The latest issue of Americans United’s “Church and State” has a lengthy cover story by Rob Boston analyzing just who might step up to lead the Religious Right in the years to come, now that many of its well-known leaders have passed away and others are aging and scaling back their workloads.
Boston takes a look at a variety of potential candidates – including Mike Huckabee, Sarah Palin, Tony Perkins, Rick Warren, Rod Parsley, and Rick Scarborough – but he starts off his list with Newt Gingrich:
The idea of Newt Gingrich as the next leader of the Religious Right is not as odd as it sounds. During his tenure as speaker of the House of Representatives, Gingrich was known mainly for his promotion of small government, low taxes and libertarian ideas, but a lot has changed since 1999; in recent years Gingrich has increasingly been stressing Religious Right themes.
The new push began in 2006 when Gingrich published a book titled Rediscovering God in America: Reflections on the Role of Faith in Our Nation’s History, a tome that promotes a “Christian nation” history that’s always popular with the Religious Right.
In a recent interview with Dan Gilgoff of U.S. News & World Report, Gingrich talked about his desire to unite conservative evangelicals with traditionalist Roman Catholics in support of a broad conservative agenda.
Gingrich, Gilgoff reported, is traveling around the country speaking to clergy on behalf of David Barton, a Religious Right pseudo-historian who has written books promoting the theocratic “Christian nation” viewpoint.

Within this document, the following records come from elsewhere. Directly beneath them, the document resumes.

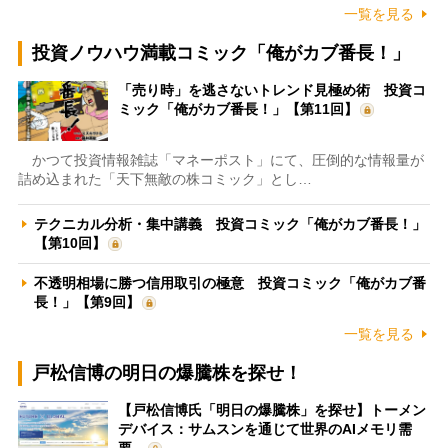
一覧を見る
投資ノウハウ満載コミック「俺がカブ番長！」
「売り時」を逃さないトレンド見極め術 投資コ
ミック「俺がカブ番長！」【第11回】
かつて投資情報雑誌「マネーポスト」にて、圧倒的な情報量が
詰め込まれた「天下無敵の株コミック」とし…
テクニカル分析・集中講義 投資コミック「俺がカブ番長！」
【第10回】
不透明相場に勝つ信用取引の極意 投資コミック「俺がカブ番
長！」【第9回】
一覧を見る
戸松信博の明日の爆騰株を探せ！
【戸松信博氏「明日の爆騰株」を探せ】トーメン
デバイス：サムスンを通じて世界のAIメモリ需
要…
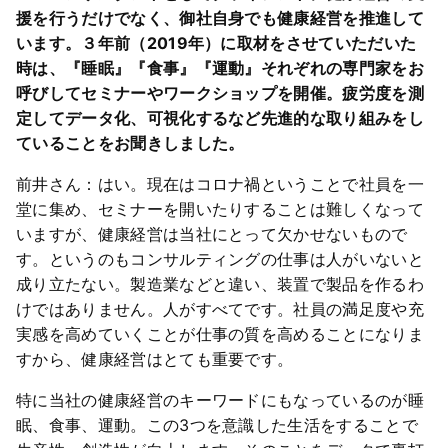
援を行うだけでなく、御社自身でも健康経営を推進して
います。３年前（2019年）に取材をさせていただいた
時は、『睡眠』『食事』『運動』それぞれの専門家をお
呼びしてセミナーやワークショップを開催。疲労度を測
定してデータ化、可視化するなど先進的な取り組みをし
ていることをお聞きしました。
前井さん：はい。現在はコロナ禍ということで社員を一
堂に集め、セミナーを開いたりすることは難しくなって
いますが、健康経営は当社にとって欠かせないもので
す。というのもコンサルティングの仕事は人がいないと
成り立たない。製造業などと違い、装置で製品を作るわ
けではありません。人がすべてです。社員の満足度や充
実感を高めていくことが仕事の質を高めることになりま
すから、健康経営はとても重要です。
特に当社の健康経営のキーワードにもなっているのが睡
眠、食事、運動。この3つを意識した生活をすることで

“In the last few years I’ve decided that we’re in a crisis in which the secular state, if allowed, will fundamentally and radically change America against the wishes of most Americans,” Gingrich told Gilgoff. “You’ve had such rising hostility to religious belief that I wanted to reach broadly into the country and dramatically raise public awareness of threats to religious liberty.”
The ex-speaker added, “It’s time to challenge head-on secular domination in the West.”
Gingrich has formed a new organization, Renewing American Leadership, that partnered with the Rev. Donald Wildmon’s American Family Association to sponsor anti-tax rallies around the country on April 15. Although taxation is not traditionally a Religious Right issue, the push is a good example of Gingrich’s efforts to add to the “culture war” agenda and unite the various factions of the conservative movement.
I’d like to second Boston’s assertion that Gingrich could very well become a leading figure within the Religious Right and I’ll offer this recent email from the American Family Association up as evidence:
We fully expect someone like Huckabee to gladly associate himself with people such as Barton, Staver, Engle, and Falwell, becuase he has done so before and they were all big supporters of his presidential bid.
But, until recently at least, one person you would never see at a third-tier Religious Right event such as this was Gingrich. His partnering with the AFA and Barton and now his participation in events like this all suggest that Gingrich is making a serious play to establish himself as a respected and influential player within the Religious Right, perhaps as part of his effort to unify the conservative movement ahead of his own potential presidential run.